Su questo il Pd a che punto è?
Dietro di noi. Ci sono fondazioni, ma poi il contributo in contenuto è zero. Ci sono tre proposte concrete della sinistra oggi? Io non le vedo. È possibile che un partito di opposizione a poco più di una settimana dalla manifestazione, stia discutendo su quanto la manifestazione dovrà essere contro il Governo? Molto, o un po’ meno contro? Pare di essere dentro un film di Moretti. Avvilente, c’è una drammatica inadeguatezza tra il dibattito interno al Pd e la dimensione dei problemi in campo
Siete in 100 nel comitato costituente, Capezzone è il numero 23. Il motto popolare dice quando cantano troppi galli non si fa mai giorno.
Guai all’idea che la stanza dove si siedono quei cento sia impermeabile e vietata agli estranei, oltre ad essere un luogo dove due gruppi dirigenti sono impegnati in una fusione a freddo. Il partito deve essere aperto, come il dibattito. Dobbiamo immaginare una realtà che duri per dieci anni. Nei prossimi dodici mesi fioriranno tantissime tanti luoghi dove avverrà la elaborazioni di software culturale. La leadership forte c’è, la compattezza programmatica anche, il dibattito culturale sta crescendo.

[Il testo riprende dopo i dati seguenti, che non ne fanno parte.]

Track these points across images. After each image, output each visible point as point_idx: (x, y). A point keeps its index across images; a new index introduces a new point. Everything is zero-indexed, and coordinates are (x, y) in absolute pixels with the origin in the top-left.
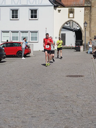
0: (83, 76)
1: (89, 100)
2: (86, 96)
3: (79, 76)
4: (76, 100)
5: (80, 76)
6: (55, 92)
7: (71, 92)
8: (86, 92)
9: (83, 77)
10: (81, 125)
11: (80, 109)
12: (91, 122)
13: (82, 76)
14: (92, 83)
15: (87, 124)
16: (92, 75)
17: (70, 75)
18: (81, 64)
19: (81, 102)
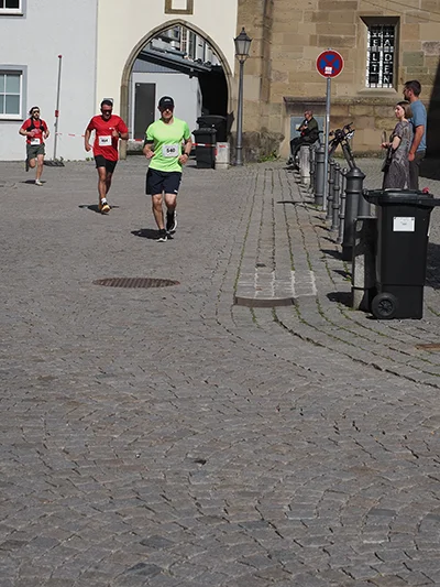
0: (173, 283)
1: (146, 397)
2: (139, 379)
3: (155, 280)
4: (84, 395)
5: (159, 283)
6: (3, 357)
7: (82, 355)
8: (149, 356)
9: (173, 287)
10: (50, 514)
11: (84, 437)
12: (102, 502)
13: (169, 283)
14: (198, 317)
15: (79, 511)
16: (219, 276)
17: (116, 276)
18: (189, 228)
19: (101, 405)
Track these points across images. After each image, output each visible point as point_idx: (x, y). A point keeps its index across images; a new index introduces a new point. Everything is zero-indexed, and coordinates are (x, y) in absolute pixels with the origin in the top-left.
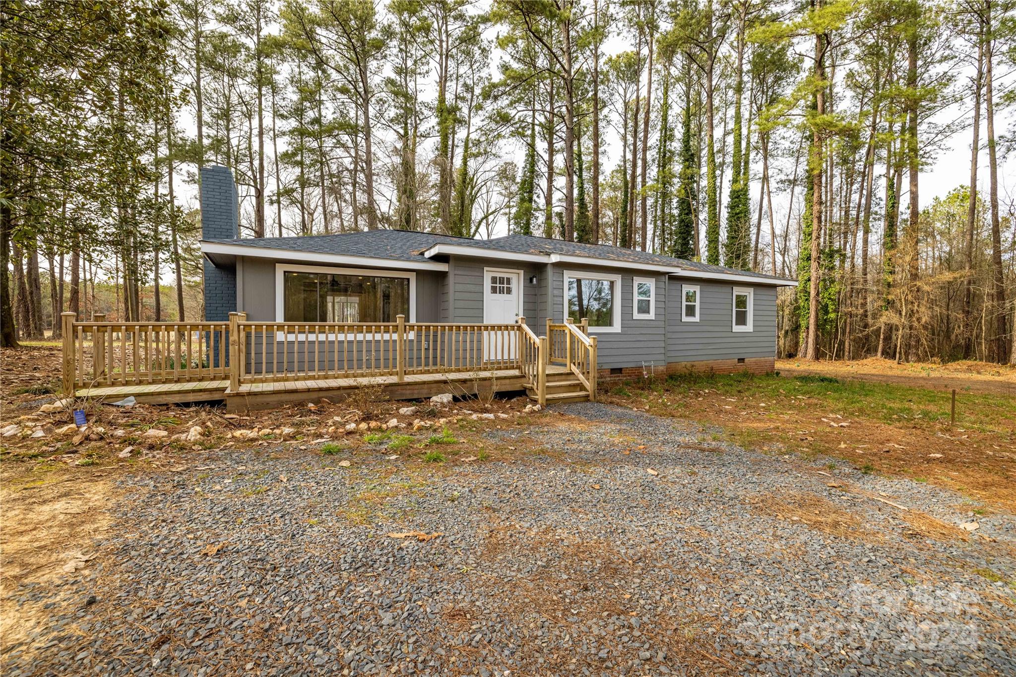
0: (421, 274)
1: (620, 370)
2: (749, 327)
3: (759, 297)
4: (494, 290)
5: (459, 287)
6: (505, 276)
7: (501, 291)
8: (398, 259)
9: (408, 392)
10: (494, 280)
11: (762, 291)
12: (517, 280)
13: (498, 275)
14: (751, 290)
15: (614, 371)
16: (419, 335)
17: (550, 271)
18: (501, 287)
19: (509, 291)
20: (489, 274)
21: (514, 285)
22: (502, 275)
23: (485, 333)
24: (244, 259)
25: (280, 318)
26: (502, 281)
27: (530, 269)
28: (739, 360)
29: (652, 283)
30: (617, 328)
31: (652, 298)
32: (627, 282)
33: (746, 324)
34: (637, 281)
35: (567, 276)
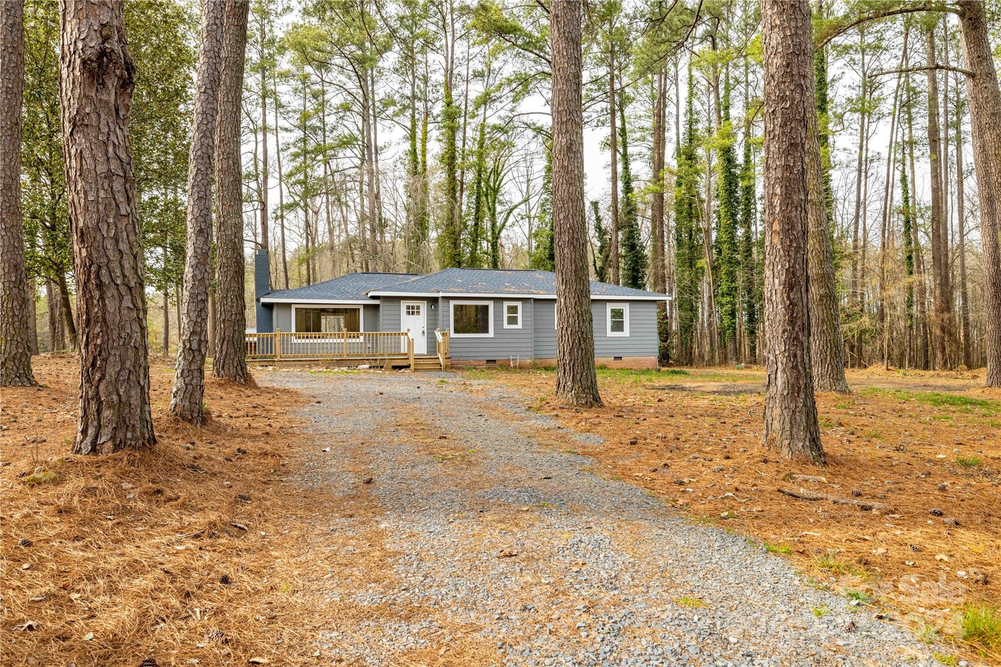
0: (366, 306)
1: (496, 360)
2: (626, 332)
3: (636, 310)
4: (408, 313)
5: (385, 313)
6: (415, 305)
7: (413, 313)
8: (352, 299)
10: (408, 307)
11: (636, 305)
12: (424, 306)
13: (411, 305)
14: (628, 304)
15: (488, 361)
16: (365, 339)
17: (440, 301)
18: (411, 311)
19: (418, 313)
20: (404, 305)
21: (421, 310)
22: (413, 305)
23: (402, 337)
24: (278, 304)
26: (413, 308)
27: (433, 301)
28: (616, 358)
29: (519, 304)
30: (491, 334)
31: (520, 315)
32: (499, 305)
33: (622, 330)
34: (506, 304)
35: (452, 303)
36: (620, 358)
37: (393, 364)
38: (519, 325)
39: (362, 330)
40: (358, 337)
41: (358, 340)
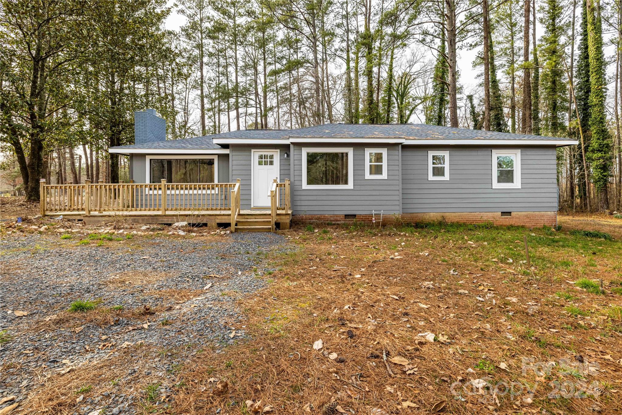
1: (354, 216)
2: (517, 184)
3: (525, 157)
4: (260, 163)
5: (235, 163)
6: (268, 154)
7: (266, 163)
9: (165, 220)
10: (260, 157)
11: (529, 152)
12: (277, 155)
13: (263, 154)
15: (347, 216)
17: (292, 147)
18: (266, 161)
19: (271, 163)
21: (274, 160)
22: (266, 154)
24: (133, 155)
25: (148, 182)
26: (266, 157)
27: (285, 148)
28: (503, 213)
29: (384, 152)
30: (350, 185)
31: (385, 164)
32: (359, 152)
33: (512, 181)
34: (368, 151)
35: (305, 151)
36: (510, 213)
37: (218, 221)
38: (384, 175)
39: (216, 182)
40: (213, 188)
41: (213, 192)
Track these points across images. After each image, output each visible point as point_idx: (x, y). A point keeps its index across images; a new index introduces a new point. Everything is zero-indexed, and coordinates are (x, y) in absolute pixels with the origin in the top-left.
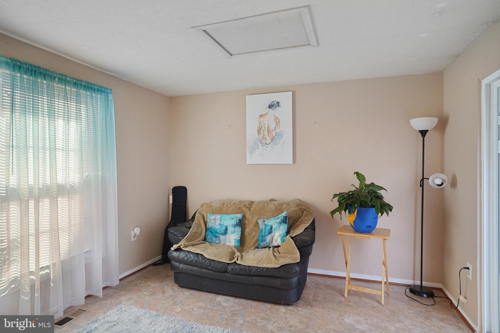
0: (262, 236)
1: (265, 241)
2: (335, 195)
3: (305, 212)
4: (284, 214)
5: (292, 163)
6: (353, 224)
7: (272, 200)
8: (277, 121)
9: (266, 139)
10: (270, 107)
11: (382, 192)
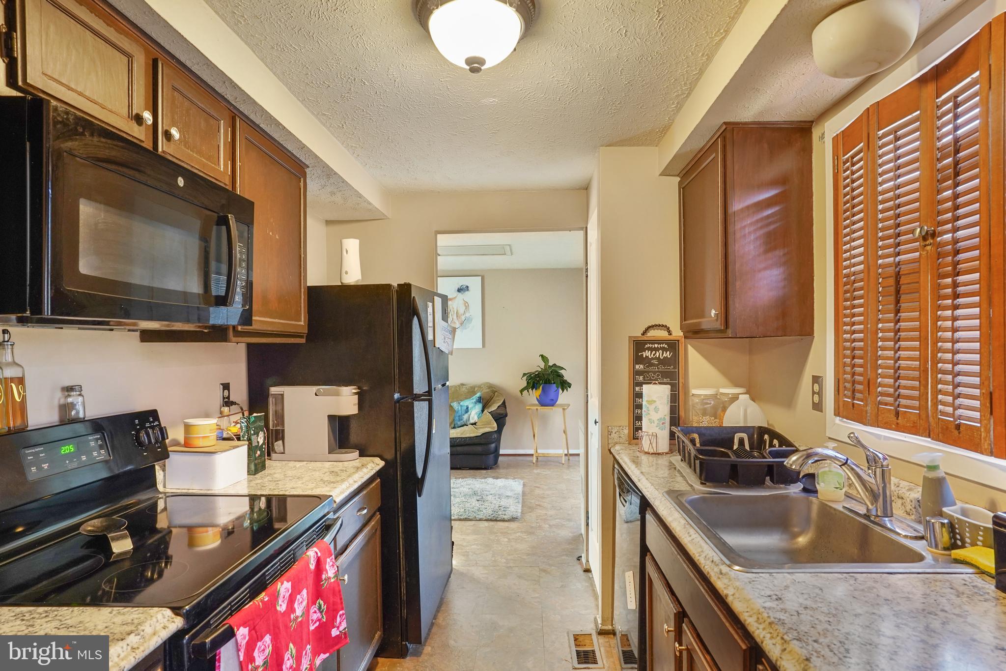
0: (459, 416)
1: (462, 420)
2: (524, 375)
3: (496, 393)
4: (478, 395)
5: (481, 347)
6: (538, 398)
7: (463, 385)
8: (467, 305)
9: (455, 323)
10: (459, 290)
11: (562, 372)
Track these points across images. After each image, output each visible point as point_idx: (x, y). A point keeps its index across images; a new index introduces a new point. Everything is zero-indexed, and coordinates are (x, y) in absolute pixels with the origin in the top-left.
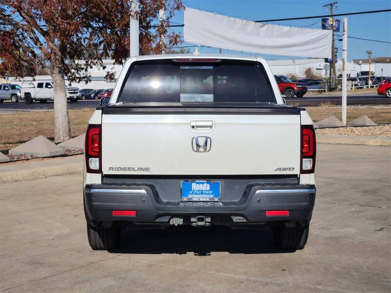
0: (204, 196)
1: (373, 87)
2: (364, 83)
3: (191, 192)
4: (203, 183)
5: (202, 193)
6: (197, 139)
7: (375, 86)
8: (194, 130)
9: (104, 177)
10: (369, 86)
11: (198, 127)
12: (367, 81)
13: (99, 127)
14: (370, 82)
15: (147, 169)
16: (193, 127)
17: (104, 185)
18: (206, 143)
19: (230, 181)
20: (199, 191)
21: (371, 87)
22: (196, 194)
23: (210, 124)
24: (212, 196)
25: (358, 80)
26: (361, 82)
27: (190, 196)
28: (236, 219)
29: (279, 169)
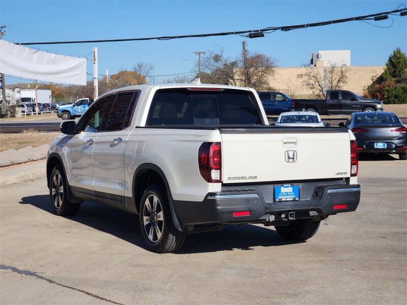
0: (289, 196)
1: (40, 114)
2: (32, 110)
3: (280, 194)
4: (288, 187)
5: (287, 195)
6: (288, 153)
7: (42, 112)
8: (285, 145)
9: (224, 185)
10: (37, 112)
11: (288, 143)
12: (34, 108)
13: (219, 144)
14: (37, 109)
15: (255, 177)
16: (285, 143)
17: (223, 193)
18: (294, 155)
19: (309, 184)
20: (286, 193)
21: (39, 114)
22: (284, 195)
23: (295, 140)
24: (294, 197)
25: (26, 107)
26: (29, 108)
27: (280, 197)
28: (312, 213)
29: (338, 174)
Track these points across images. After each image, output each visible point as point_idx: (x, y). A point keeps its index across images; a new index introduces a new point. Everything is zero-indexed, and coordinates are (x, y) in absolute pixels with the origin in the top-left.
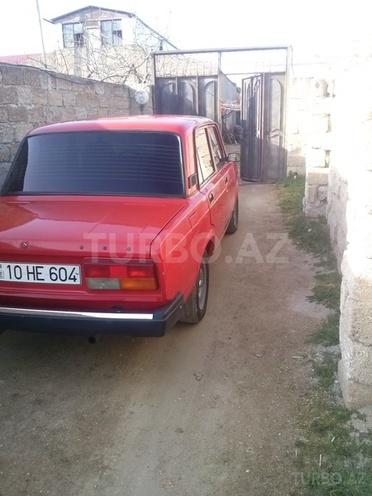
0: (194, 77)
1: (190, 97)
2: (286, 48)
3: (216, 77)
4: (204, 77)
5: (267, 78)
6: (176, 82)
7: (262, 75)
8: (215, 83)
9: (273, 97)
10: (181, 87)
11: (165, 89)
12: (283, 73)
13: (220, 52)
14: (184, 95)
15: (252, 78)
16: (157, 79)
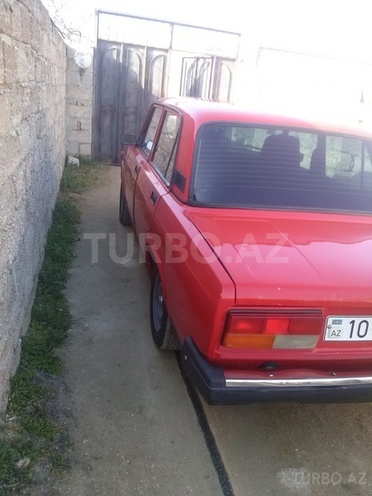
0: (143, 47)
1: (135, 68)
2: (240, 35)
3: (166, 51)
4: (153, 49)
5: (218, 61)
6: (121, 48)
7: (213, 58)
8: (165, 57)
9: (221, 83)
10: (126, 55)
11: (108, 55)
12: (234, 60)
13: (172, 24)
14: (129, 64)
15: (198, 59)
16: (99, 41)
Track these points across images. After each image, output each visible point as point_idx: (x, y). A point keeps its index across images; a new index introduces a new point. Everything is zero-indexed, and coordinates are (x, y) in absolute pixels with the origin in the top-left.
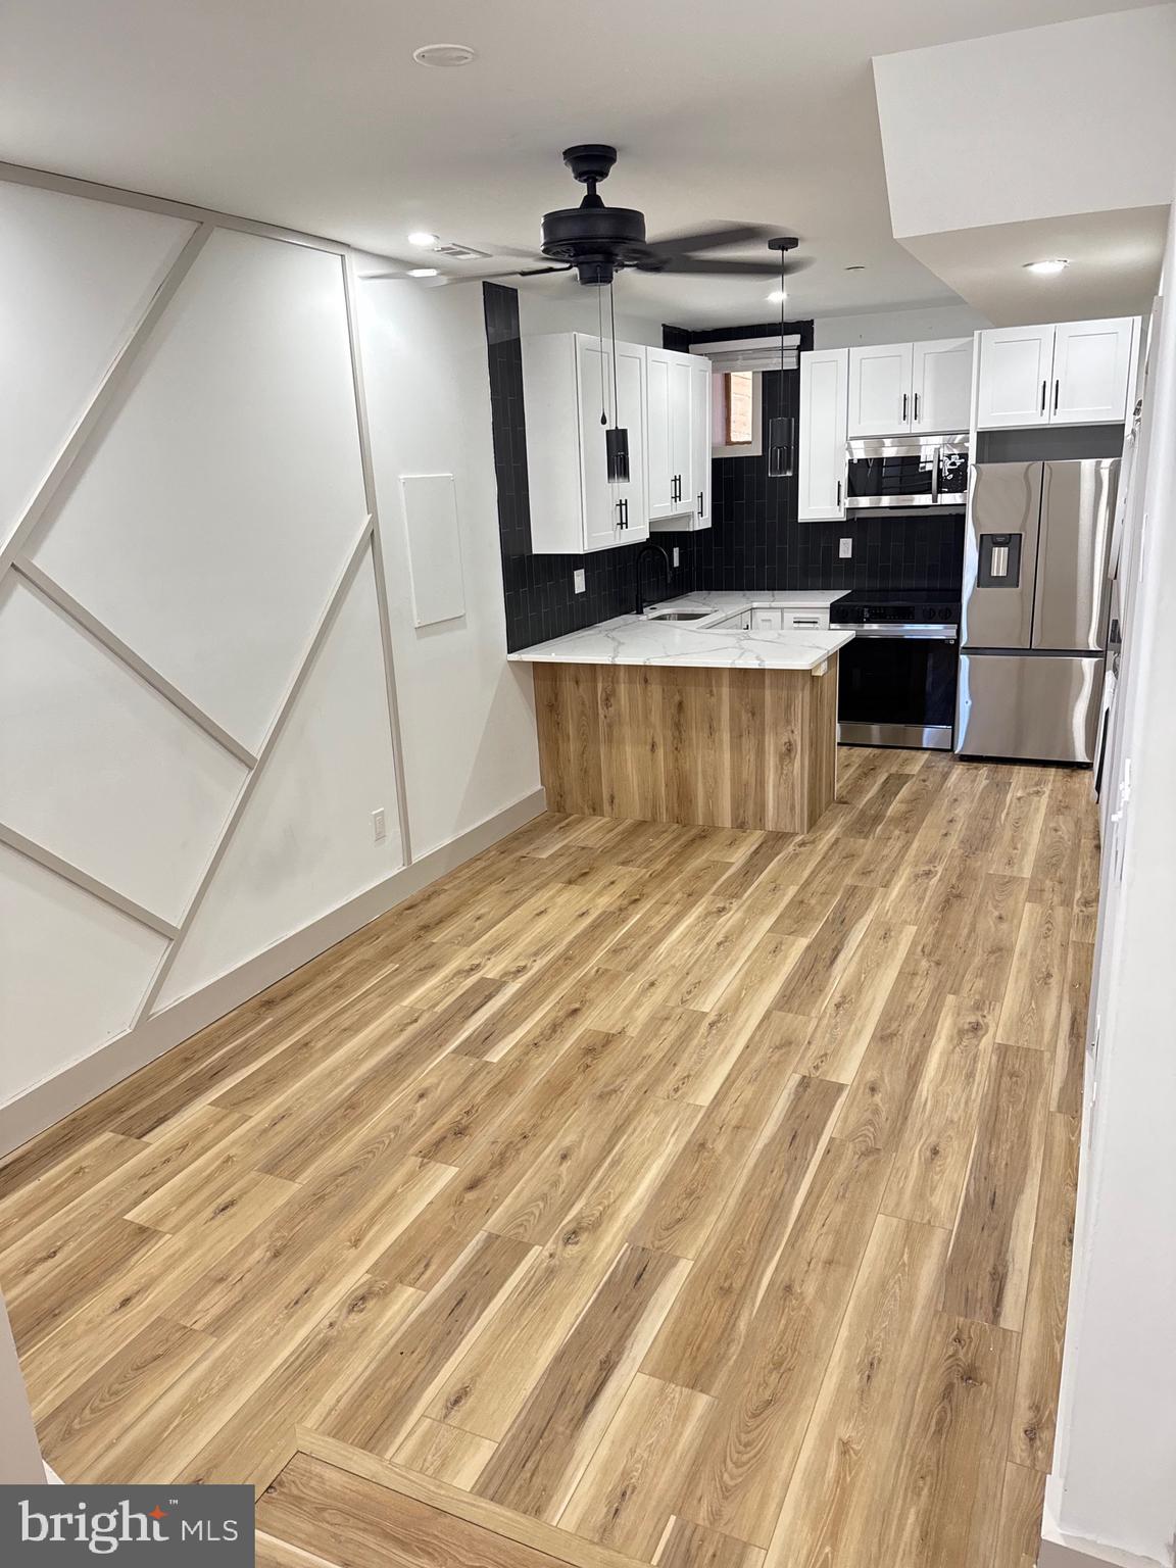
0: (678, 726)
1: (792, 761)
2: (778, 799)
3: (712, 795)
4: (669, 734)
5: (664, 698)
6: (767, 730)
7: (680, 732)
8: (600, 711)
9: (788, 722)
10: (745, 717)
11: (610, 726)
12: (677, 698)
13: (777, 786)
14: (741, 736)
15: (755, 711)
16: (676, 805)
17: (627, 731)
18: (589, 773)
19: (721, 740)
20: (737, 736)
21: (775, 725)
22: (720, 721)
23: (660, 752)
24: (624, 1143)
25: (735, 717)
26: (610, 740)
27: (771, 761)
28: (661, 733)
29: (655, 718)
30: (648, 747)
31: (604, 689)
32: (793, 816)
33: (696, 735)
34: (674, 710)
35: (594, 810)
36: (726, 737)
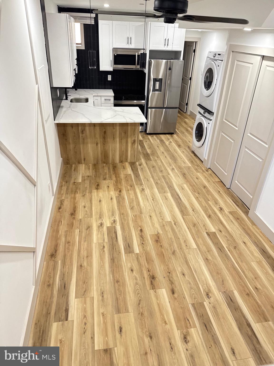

Tra quanto avremo un bipartitismo maturo?
Il Pdl da parte sua è pronto e un passo importante, se non decisivo, lo si è avuto il 14 aprile. A questo punto aspettiamo il Pd, sperando che non si sfasci, altrimenti torneranno i nanetti. Da questa situazione di difficoltà del Pd nasce opportunità per il Pdl: quella di avere di poter parlare non solo agli elettori tradizionali di An e Fi, ma ad una platea più ampia, come gli elettori liberali, repubblicani, socialisti, liberalsocialisti, riformisti, radicali, che con tutta la buona volontà non possono riconoscersi nella politica economica di Visco o, per quel che riguarda la politica sulla giustizia, Di Pietro. Il compito del Pdl dovrà essere quello di parlare anche a questi elettori di centrosinistra liberali.
Capezzone, ma allora il Pdl è in buone mani? Sorride, annuisce con la testa, ci saluta. Sembra rispondere di sì.